WHAT YOU ARE ASKED TO DO: Copy out the data word for word, from its very first line through the line containing "Kemenag Kab. Semarang Bahas Strategi", both included.

EXERCISE INPUTS:
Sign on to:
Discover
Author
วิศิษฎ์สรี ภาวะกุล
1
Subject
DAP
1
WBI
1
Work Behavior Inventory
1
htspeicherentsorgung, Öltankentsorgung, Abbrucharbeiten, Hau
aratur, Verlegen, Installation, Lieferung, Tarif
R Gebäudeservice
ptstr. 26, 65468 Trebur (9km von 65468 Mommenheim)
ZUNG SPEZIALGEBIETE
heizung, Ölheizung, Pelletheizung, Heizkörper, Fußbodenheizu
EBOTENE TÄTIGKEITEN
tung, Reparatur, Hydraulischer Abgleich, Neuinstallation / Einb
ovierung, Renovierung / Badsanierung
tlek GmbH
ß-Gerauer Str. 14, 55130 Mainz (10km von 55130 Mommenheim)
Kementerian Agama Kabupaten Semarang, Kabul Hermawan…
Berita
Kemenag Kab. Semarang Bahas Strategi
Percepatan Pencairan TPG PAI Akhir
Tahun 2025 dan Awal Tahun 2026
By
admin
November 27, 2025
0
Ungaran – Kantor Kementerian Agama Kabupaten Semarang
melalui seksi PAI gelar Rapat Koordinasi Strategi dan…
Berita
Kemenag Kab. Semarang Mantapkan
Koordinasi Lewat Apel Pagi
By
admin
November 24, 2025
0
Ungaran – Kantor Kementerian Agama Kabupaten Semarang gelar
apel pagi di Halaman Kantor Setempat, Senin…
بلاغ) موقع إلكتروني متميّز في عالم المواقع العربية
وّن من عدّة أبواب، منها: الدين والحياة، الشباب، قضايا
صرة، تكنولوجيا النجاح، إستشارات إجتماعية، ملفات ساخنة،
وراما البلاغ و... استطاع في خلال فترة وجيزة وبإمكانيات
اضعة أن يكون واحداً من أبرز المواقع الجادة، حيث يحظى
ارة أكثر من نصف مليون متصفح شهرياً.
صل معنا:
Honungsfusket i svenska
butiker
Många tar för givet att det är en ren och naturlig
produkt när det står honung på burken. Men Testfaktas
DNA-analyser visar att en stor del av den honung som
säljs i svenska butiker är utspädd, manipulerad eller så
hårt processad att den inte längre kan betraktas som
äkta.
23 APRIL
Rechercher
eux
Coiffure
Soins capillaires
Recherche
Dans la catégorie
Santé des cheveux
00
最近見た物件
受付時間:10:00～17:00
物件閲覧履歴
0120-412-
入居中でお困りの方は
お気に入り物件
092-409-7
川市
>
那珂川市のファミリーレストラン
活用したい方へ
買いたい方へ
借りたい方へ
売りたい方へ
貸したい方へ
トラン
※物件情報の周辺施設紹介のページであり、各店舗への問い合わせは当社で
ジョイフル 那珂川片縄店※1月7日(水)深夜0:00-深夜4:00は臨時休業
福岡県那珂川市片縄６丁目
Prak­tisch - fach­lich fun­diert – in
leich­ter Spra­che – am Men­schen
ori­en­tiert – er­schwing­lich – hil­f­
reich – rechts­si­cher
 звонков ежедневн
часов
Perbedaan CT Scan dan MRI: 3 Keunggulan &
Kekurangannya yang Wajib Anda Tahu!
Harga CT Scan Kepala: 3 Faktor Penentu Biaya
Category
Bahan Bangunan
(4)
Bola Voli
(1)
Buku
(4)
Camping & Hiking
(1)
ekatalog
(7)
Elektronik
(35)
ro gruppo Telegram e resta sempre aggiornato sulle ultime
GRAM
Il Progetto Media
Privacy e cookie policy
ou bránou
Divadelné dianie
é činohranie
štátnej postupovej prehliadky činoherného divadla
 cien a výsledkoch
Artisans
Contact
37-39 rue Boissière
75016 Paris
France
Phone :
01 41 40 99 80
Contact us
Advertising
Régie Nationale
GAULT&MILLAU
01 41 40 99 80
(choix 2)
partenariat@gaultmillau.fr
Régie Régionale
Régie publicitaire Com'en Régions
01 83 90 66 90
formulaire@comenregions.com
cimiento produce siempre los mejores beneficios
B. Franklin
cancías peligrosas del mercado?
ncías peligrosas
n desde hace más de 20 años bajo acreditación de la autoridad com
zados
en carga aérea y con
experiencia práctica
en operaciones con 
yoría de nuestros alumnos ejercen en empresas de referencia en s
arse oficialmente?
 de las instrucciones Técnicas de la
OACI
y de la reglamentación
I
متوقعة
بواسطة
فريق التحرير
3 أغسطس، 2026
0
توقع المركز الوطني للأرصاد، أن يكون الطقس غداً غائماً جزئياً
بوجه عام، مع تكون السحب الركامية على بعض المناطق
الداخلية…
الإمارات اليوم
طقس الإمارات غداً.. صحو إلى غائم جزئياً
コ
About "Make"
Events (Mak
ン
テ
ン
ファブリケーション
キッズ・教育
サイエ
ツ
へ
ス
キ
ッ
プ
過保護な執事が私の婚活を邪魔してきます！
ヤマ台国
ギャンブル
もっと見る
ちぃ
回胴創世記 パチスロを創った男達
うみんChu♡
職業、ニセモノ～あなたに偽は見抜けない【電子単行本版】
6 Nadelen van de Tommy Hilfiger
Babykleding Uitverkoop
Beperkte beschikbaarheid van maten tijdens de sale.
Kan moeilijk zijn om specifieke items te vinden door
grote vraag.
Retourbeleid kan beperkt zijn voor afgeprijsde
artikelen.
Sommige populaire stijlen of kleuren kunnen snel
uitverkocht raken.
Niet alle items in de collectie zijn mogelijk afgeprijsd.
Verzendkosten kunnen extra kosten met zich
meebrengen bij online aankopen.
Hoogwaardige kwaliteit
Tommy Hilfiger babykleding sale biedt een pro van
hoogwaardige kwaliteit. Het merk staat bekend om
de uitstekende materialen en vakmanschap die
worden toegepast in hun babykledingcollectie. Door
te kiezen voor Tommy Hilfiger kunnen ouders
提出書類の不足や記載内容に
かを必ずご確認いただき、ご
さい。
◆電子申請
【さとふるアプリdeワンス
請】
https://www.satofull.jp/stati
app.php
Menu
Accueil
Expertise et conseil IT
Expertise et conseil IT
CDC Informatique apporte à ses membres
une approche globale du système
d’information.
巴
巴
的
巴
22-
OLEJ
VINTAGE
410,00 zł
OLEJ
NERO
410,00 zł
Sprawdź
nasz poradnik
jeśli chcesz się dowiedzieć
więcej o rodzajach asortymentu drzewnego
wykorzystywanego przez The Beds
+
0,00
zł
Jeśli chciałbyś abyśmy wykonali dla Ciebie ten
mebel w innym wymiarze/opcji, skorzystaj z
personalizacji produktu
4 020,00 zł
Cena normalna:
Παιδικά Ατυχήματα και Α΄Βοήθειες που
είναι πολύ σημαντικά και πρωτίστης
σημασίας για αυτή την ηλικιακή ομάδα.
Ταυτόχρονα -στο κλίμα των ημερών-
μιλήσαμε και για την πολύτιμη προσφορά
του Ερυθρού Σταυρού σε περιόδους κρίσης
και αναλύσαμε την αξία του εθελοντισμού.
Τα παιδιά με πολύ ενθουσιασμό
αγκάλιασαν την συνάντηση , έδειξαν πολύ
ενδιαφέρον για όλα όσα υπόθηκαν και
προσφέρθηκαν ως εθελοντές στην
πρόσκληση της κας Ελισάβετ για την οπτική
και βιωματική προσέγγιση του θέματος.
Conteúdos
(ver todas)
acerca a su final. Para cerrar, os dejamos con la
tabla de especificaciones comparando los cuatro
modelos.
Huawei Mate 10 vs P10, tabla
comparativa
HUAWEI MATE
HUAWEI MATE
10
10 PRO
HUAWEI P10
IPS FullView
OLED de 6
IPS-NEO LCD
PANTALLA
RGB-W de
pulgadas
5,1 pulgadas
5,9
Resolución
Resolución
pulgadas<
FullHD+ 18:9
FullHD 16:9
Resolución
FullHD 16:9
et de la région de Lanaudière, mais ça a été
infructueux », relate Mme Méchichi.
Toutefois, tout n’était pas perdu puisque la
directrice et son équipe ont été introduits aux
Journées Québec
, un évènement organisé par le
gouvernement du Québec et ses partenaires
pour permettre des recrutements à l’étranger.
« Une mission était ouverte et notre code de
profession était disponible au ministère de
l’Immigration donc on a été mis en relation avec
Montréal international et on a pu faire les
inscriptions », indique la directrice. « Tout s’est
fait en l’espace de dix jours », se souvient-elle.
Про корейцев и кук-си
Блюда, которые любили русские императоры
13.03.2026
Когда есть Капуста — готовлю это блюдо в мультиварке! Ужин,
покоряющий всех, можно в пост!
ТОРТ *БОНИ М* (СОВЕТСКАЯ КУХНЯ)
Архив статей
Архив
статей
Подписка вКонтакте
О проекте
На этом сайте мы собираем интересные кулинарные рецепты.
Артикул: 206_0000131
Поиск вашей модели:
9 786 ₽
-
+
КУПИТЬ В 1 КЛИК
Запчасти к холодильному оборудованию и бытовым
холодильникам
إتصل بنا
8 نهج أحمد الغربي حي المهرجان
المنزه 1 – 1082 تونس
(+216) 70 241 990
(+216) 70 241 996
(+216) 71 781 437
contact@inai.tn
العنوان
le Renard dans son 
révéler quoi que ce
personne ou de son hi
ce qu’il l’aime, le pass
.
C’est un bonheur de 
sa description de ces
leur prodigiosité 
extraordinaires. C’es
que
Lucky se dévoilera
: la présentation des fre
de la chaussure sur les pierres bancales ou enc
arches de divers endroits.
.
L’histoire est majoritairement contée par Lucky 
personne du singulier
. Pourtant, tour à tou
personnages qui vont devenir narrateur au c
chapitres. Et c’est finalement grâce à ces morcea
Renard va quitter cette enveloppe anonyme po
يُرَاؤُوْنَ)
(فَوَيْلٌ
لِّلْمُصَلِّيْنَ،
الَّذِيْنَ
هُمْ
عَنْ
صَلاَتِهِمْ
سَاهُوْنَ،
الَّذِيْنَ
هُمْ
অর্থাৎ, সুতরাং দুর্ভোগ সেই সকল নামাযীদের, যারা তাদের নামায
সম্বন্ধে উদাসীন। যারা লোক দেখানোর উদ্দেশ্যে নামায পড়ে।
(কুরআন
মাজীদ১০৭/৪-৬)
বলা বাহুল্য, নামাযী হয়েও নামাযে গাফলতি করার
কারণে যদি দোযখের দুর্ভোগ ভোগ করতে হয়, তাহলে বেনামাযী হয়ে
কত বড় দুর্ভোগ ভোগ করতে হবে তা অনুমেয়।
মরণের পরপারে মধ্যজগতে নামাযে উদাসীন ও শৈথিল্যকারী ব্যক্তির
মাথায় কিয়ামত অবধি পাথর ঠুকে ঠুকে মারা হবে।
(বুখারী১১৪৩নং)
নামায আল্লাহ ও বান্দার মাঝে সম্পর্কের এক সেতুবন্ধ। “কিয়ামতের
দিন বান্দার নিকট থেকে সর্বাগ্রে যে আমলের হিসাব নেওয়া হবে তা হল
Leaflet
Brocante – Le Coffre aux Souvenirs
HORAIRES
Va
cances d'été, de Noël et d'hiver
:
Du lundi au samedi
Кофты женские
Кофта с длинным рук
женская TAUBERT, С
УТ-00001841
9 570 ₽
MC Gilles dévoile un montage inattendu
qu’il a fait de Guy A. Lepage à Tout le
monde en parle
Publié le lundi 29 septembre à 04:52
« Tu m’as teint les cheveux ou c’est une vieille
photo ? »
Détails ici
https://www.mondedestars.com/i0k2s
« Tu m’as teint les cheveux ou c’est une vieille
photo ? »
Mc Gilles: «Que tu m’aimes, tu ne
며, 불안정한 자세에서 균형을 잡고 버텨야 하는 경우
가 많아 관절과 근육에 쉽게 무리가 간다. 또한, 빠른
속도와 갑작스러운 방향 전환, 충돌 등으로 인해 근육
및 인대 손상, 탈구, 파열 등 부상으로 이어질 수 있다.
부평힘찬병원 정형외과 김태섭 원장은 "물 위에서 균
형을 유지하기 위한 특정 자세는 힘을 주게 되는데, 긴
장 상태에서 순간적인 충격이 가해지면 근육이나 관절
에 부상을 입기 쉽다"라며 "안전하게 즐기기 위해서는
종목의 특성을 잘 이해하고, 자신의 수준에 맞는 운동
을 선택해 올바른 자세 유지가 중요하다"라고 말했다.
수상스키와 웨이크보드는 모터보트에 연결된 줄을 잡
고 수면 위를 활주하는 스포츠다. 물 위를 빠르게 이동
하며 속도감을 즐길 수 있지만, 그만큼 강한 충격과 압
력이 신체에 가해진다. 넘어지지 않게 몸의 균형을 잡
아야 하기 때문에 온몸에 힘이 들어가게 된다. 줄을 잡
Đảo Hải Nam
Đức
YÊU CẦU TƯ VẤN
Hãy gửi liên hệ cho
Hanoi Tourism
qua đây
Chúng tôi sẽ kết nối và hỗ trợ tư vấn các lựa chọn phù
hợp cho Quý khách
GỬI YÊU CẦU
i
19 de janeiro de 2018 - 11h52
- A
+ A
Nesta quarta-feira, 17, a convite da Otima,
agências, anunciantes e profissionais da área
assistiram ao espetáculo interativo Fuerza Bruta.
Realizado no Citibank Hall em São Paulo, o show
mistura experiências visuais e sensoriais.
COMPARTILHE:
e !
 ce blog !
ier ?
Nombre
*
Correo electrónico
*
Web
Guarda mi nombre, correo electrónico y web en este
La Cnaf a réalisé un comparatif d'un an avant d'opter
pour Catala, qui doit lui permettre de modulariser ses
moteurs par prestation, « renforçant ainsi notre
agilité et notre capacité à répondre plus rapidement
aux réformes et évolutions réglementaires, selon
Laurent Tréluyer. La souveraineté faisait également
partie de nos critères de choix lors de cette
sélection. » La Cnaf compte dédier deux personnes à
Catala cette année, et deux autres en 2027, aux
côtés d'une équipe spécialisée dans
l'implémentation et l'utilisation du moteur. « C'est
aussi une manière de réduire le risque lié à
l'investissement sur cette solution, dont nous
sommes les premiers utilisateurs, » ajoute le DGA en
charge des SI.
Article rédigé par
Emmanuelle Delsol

RESPONSE AREA:
Sign on to:
Discover
Author
วิศิษฎ์สรี ภาวะกุล
1
Subject
DAP
1
WBI
1
Work Behavior Inventory
1
htspeicherentsorgung, Öltankentsorgung, Abbrucharbeiten, Hau
aratur, Verlegen, Installation, Lieferung, Tarif
R Gebäudeservice
ptstr. 26, 65468 Trebur (9km von 65468 Mommenheim)
ZUNG SPEZIALGEBIETE
heizung, Ölheizung, Pelletheizung, Heizkörper, Fußbodenheizu
EBOTENE TÄTIGKEITEN
tung, Reparatur, Hydraulischer Abgleich, Neuinstallation / Einb
ovierung, Renovierung / Badsanierung
tlek GmbH
ß-Gerauer Str. 14, 55130 Mainz (10km von 55130 Mommenheim)
Kementerian Agama Kabupaten Semarang, Kabul Hermawan…
Berita
Kemenag Kab. Semarang Bahas Strategi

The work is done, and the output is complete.